* Directions
Quote the data below in full, please, without altering anything.
----
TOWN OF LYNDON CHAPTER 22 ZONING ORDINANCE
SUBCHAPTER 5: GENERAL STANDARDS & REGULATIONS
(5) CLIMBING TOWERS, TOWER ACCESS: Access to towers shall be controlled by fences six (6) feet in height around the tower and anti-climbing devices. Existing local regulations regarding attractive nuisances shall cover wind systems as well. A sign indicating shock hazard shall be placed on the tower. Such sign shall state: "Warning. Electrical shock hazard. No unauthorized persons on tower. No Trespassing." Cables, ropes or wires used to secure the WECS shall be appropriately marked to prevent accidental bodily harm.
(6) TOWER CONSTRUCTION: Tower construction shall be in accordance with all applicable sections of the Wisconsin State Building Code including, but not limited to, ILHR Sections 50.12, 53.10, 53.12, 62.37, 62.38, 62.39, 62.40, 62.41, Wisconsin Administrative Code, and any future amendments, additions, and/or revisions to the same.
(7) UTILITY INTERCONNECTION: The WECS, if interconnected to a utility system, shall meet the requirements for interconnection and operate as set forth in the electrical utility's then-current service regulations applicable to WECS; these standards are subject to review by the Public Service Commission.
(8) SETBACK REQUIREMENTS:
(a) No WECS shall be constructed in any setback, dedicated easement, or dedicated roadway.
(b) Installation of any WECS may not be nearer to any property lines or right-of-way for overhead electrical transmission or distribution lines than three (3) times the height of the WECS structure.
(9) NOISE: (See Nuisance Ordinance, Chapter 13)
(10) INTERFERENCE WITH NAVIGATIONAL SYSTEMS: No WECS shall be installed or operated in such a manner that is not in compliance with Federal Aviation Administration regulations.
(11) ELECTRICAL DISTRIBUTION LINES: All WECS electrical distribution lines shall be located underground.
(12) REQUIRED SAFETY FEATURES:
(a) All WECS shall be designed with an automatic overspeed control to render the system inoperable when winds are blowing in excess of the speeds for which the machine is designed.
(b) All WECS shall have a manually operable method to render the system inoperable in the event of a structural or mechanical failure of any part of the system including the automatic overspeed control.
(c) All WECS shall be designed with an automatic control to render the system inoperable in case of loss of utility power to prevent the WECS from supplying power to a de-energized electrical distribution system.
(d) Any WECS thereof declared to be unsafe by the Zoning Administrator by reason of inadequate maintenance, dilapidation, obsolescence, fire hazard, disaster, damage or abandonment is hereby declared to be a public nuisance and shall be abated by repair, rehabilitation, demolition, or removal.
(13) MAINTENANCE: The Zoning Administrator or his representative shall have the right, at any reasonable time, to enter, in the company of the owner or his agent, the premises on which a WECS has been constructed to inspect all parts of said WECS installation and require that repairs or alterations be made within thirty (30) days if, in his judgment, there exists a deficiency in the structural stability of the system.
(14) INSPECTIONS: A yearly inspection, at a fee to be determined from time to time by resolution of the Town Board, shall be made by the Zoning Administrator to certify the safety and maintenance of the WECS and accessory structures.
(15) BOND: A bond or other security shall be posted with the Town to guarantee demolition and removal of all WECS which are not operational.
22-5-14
----
* Result of the exercise
TOWN OF LYNDON CHAPTER 22 ZONING ORDINANCE
SUBCHAPTER 5: GENERAL STANDARDS & REGULATIONS
(5) CLIMBING TOWERS, TOWER ACCESS: Access to towers shall be controlled by fences six (6) feet in height around the tower and anti-climbing devices. Existing local regulations regarding attractive nuisances shall cover wind systems as well. A sign indicating shock hazard shall be placed on the tower. Such sign shall state: "Warning. Electrical shock hazard. No unauthorized persons on tower. No Trespassing." Cables, ropes or wires used to secure the WECS shall be appropriately marked to prevent accidental bodily harm.
(6) TOWER CONSTRUCTION: Tower construction shall be in accordance with all applicable sections of the Wisconsin State Building Code including, but not limited to, ILHR Sections 50.12, 53.10, 53.12, 62.37, 62.38, 62.39, 62.40, 62.41, Wisconsin Administrative Code, and any future amendments, additions, and/or revisions to the same.
(7) UTILITY INTERCONNECTION: The WECS, if interconnected to a utility system, shall meet the requirements for interconnection and operate as set forth in the electrical utility's then-current service regulations applicable to WECS; these standards are subject to review by the Public Service Commission.
(8) SETBACK REQUIREMENTS:
(a) No WECS shall be constructed in any setback, dedicated easement, or dedicated roadway.
(b) Installation of any WECS may not be nearer to any property lines or right-of-way for overhead electrical transmission or distribution lines than three (3) times the height of the WECS structure.
(9) NOISE: (See Nuisance Ordinance, Chapter 13)
(10) INTERFERENCE WITH NAVIGATIONAL SYSTEMS: No WECS shall be installed or operated in such a manner that is not in compliance with Federal Aviation Administration regulations.
(11) ELECTRICAL DISTRIBUTION LINES: All WECS electrical distribution lines shall be located underground.
(12) REQUIRED SAFETY FEATURES:
(a) All WECS shall be designed with an automatic overspeed control to render the system inoperable when winds are blowing in excess of the speeds for which the machine is designed.
(b) All WECS shall have a manually operable method to render the system inoperable in the event of a structural or mechanical failure of any part of the system including the automatic overspeed control.
(c) All WECS shall be designed with an automatic control to render the system inoperable in case of loss of utility power to prevent the WECS from supplying power to a de-energized electrical distribution system.
(d) Any WECS thereof declared to be unsafe by the Zoning Administrator by reason of inadequate maintenance, dilapidation, obsolescence, fire hazard, disaster, damage or abandonment is hereby declared to be a public nuisance and shall be abated by repair, rehabilitation, demolition, or removal.
(13) MAINTENANCE: The Zoning Administrator or his representative shall have the right, at any reasonable time, to enter, in the company of the owner or his agent, the premises on which a WECS has been constructed to inspect all parts of said WECS installation and require that repairs or alterations be made within thirty (30) days if, in his judgment, there exists a deficiency in the structural stability of the system.
(14) INSPECTIONS: A yearly inspection, at a fee to be determined from time to time by resolution of the Town Board, shall be made by the Zoning Administrator to certify the safety and maintenance of the WECS and accessory structures.
(15) BOND: A bond or other security shall be posted with the Town to guarantee demolition and removal of all WECS which are not operational.
22-5-14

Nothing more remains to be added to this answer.